━━ EXCERPTED RECORDS ━━
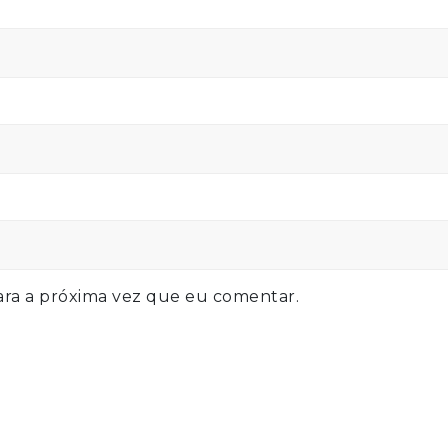
ra a próxima vez que eu comentar.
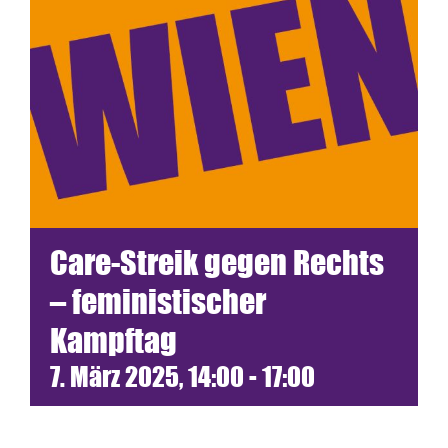
Termine
Netzwerk
Blickwinkel
Spenden
Care-Streik gegen Rechts
Presse
– feministischer
Kampftag
7. März 2025, 14:00
-
17:00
━━━
__YOUR ASSIGNMENT__: Would you copy all the material exactly, dropping the pictures?

__THE ANSWER__:
ra a próxima vez que eu comentar.
Termine
Netzwerk
Blickwinkel
Spenden
Care-Streik gegen Rechts
Presse
– feministischer
Kampftag
7. März 2025, 14:00
-
17:00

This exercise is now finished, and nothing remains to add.